だが、片桐は心配ないとばかりに首を横にふった。
「それはいいと思うわ。自分が追い出されなかったら特に気にする人じゃないから。友達甲斐の無い人よね。」
「胸糞悪くなります。」
「こら〜。ナンバーワンが糞とか言わない。同感だけどね〜。」
茶化したようにいう支配人とくすりと笑いあう。
「じゃあ、ボトル分、もう少し稼いできます。」
静香が踵を返しかけたとき、片桐がさらに声を掛けた。
「うん。がんばって…あ。そう言えばさっきの男、黒服たちに聞いたらまだ店の近くをうろうろしているみたいだから、変えるときは一人で帰んないほうがいいわよぉ。」
あっけらかんとした口調だが、物騒な内容に静かは顔を顰めた。
「ええ?…しつこいですね。流石、菅沼推薦…。でも大丈夫でしょ。いつもの格好で変えれば誰も私だって気づきませんって。」
いつもの姿を自分で想像して、静香は自身を持って頷くと少し苦笑気味に片桐が笑う。
「…まあ、そうでしょうけどね。でも昨日貴女、酔っ払ってそのままの格好で帰ったでしょ?それは流石に危ないわよ?大丈夫だった?」
「……それは…。」
昨日のことを思い出し、少し言い淀んだ静香に敏感に片桐が反応する。
するりとそれまでの茶化した雰囲気を消し、鋭い視線を向けてくる。
「…なんかあったの?」
「あったと言えばあった…。」
片桐と目を合わさないように静香は視線をそらした。その様子に、普段笑ったような顔の片桐が怒った。
「なにそれ!何ですぐ言わないの!すぐに警察!」
携帯電話をすぐさま取り出した片桐を慌てて静香は止める。
「ちょっと!キャバクラの支配人がすぐに警察とか言わないでくださいよ。大丈夫でしたよ。だから今日何事もなくここにこれているんでしょ?」
慌てて取り繕うと、確かにそうだが、と言った感じで片桐がしぶしぶ携帯電話をポケットにしまう。
「…ま、そうかしら。でも本当になにもなかったのよね?」
心底心配といった顔の支配人に少しおかしくなる。本当にこの支配人はどうしてこんな水商売の店を任されているのか不思議なくらいお人よしだ。ナンバーワンとはいえ、たかだかキャバ嬢の自分なんかを心配するのだから。だが、悪い気はしないので笑った。

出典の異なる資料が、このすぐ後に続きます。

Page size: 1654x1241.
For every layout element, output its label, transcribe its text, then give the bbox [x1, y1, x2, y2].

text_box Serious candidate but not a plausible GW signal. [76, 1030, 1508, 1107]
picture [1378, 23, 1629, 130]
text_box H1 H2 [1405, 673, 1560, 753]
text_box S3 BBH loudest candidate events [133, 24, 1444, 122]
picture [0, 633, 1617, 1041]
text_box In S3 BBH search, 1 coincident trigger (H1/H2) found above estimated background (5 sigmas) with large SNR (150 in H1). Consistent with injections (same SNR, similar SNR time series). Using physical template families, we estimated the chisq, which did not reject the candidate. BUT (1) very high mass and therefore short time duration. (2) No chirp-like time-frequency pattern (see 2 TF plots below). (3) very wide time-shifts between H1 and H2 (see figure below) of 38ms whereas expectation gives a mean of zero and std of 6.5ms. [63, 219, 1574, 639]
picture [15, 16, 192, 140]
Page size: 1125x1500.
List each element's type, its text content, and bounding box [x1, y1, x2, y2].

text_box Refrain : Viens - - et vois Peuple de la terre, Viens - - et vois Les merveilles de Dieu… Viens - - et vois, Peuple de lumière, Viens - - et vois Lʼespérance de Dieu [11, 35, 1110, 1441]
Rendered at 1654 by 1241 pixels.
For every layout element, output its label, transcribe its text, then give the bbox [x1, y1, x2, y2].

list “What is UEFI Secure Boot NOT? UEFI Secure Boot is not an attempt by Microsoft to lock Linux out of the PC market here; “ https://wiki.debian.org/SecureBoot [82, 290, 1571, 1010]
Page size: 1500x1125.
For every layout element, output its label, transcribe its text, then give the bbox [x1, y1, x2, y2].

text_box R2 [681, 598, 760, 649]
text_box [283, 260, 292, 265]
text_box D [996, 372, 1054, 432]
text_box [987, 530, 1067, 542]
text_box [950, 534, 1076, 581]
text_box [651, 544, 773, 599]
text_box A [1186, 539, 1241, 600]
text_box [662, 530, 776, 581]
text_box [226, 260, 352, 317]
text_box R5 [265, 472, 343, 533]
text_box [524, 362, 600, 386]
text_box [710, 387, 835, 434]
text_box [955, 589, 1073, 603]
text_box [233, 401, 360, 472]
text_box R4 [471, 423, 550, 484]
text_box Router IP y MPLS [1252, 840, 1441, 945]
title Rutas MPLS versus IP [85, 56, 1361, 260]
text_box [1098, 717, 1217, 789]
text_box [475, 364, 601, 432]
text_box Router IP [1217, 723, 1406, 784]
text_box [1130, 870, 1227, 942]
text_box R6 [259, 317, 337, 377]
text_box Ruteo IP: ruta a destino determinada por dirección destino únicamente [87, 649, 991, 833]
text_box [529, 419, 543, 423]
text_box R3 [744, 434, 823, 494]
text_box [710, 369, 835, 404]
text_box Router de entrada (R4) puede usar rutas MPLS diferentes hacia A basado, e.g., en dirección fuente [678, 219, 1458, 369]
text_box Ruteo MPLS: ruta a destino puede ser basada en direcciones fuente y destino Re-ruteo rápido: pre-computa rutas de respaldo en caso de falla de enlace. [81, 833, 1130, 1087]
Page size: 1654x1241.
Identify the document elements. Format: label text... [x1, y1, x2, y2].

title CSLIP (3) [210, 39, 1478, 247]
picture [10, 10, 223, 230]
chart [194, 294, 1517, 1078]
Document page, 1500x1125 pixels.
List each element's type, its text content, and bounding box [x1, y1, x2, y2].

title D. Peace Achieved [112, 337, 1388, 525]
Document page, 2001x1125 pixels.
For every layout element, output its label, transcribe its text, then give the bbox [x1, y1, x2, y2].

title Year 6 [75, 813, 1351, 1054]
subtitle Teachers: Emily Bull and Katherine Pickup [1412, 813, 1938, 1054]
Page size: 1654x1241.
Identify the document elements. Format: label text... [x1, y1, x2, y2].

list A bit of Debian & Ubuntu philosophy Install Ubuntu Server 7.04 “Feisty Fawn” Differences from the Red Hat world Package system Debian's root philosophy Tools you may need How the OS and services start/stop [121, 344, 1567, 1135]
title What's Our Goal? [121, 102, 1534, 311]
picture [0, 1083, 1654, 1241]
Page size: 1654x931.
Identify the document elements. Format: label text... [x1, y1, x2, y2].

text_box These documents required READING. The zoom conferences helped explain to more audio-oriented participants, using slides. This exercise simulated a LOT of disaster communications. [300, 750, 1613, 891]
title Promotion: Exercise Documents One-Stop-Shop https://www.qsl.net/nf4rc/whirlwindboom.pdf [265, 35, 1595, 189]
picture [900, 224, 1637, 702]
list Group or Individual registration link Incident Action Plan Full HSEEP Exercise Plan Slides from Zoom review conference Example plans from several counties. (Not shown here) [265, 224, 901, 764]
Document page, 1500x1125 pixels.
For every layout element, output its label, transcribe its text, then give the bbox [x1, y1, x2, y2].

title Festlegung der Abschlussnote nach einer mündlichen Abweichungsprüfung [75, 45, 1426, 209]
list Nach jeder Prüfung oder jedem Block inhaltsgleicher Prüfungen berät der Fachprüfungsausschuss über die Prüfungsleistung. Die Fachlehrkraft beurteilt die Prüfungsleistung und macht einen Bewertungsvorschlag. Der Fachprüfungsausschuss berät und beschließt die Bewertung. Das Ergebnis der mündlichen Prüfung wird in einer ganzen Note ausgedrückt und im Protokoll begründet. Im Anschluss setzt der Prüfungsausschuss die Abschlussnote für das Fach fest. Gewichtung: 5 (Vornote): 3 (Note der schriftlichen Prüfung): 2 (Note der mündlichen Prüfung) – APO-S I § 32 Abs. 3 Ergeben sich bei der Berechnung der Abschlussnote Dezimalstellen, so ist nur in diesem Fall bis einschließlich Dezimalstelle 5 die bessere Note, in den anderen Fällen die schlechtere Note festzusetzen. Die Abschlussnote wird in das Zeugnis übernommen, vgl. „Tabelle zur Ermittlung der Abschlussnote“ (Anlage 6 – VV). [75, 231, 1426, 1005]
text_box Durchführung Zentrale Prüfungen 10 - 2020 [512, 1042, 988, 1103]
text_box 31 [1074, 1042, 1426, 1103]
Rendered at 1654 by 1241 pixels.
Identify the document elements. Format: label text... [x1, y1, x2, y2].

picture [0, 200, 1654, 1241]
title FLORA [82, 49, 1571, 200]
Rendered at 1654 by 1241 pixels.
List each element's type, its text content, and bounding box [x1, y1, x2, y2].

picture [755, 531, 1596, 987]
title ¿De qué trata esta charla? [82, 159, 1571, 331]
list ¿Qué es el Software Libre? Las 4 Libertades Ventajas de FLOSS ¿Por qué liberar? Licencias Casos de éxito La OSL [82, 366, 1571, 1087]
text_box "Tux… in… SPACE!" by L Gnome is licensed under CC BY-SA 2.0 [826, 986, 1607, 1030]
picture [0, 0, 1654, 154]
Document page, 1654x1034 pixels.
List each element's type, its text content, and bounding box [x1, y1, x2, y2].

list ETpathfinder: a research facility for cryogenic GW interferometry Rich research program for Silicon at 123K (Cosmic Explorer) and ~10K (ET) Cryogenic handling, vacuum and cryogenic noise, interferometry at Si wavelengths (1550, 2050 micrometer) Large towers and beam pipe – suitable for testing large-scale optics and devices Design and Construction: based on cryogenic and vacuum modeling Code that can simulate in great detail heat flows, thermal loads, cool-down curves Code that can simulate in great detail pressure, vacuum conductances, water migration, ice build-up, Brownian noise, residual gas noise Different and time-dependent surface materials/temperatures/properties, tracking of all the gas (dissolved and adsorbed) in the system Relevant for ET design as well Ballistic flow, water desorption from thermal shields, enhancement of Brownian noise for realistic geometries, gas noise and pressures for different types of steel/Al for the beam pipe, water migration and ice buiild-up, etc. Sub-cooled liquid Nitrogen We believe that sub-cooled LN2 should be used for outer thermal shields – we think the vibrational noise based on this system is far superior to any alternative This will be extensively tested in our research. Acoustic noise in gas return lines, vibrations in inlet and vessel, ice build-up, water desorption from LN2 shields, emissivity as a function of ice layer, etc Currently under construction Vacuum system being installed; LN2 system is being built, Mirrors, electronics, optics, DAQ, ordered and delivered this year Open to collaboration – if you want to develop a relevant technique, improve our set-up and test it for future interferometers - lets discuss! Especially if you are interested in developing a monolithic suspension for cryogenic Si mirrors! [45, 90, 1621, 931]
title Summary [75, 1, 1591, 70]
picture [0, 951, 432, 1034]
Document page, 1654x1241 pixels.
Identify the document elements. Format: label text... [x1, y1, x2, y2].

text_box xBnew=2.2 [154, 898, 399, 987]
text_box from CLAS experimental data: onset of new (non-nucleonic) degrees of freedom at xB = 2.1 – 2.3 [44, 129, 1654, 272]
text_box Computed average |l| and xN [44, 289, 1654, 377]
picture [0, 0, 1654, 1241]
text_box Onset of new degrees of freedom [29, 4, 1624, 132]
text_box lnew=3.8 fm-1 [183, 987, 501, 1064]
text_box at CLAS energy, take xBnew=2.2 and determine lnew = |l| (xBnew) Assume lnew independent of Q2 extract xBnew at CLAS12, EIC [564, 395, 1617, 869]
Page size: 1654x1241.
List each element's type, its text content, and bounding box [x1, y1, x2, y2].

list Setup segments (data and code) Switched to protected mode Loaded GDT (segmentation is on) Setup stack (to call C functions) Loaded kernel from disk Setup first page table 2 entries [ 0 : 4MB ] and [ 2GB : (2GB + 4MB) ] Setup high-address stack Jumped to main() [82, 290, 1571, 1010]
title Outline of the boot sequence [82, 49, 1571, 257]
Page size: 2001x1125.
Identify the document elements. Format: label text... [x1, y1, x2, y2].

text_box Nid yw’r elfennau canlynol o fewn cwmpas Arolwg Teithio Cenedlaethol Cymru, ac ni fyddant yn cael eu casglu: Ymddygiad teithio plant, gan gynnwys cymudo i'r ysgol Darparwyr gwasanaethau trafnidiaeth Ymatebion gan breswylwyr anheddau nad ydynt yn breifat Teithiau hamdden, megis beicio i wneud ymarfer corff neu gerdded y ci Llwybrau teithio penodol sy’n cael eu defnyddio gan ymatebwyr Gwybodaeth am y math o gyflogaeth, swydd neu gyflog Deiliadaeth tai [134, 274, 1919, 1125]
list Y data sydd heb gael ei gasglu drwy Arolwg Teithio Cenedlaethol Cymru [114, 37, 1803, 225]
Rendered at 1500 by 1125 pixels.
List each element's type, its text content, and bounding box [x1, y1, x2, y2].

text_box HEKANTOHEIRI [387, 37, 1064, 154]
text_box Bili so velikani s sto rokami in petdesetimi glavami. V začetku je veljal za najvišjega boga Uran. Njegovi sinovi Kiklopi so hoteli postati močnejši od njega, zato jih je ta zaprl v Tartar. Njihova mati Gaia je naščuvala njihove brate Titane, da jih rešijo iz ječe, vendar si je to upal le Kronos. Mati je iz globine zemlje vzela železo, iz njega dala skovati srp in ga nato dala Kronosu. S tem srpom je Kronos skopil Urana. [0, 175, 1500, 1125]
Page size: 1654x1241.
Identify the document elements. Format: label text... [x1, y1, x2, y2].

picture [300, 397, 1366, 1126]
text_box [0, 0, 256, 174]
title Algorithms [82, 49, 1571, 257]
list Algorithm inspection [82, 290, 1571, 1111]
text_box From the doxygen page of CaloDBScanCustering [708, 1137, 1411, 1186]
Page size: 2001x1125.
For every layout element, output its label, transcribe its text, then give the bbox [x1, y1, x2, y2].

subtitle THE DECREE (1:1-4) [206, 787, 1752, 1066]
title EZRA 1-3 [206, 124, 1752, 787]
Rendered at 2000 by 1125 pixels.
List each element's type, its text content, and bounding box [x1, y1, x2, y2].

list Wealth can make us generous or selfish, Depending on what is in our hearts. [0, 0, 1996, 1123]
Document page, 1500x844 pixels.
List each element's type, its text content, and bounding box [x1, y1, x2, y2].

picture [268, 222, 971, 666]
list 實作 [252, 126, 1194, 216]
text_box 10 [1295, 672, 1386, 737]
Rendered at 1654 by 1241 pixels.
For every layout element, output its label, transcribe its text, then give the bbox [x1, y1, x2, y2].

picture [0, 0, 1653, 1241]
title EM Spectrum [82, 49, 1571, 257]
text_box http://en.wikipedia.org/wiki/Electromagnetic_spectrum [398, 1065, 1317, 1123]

「相変わらず心配性ですね。本当ですよ。ちょっといつもと違う道を通って帰っただけです。ちゃんと家にも帰りつけてましたって。」
「ほんとに?まあ、静香の言うことだから信用するけど。気をつけてよ。」
疑わしそうな顔をしてはいたが、こちらを尊重して引き下がった片桐の行為にほっとする。着かず離れずな距離。決して他人行儀ではないが、家族といえるほど馴れ馴れしくもない。
そんな関係が静香にはとても居心地が良かった。
「はい。それじゃ、そろそろホールにもどります。」
「ああ、いってらっしゃい。」
今度こそ支配人が手を上げ見送るなか静香は再び舞台へと戻っていった。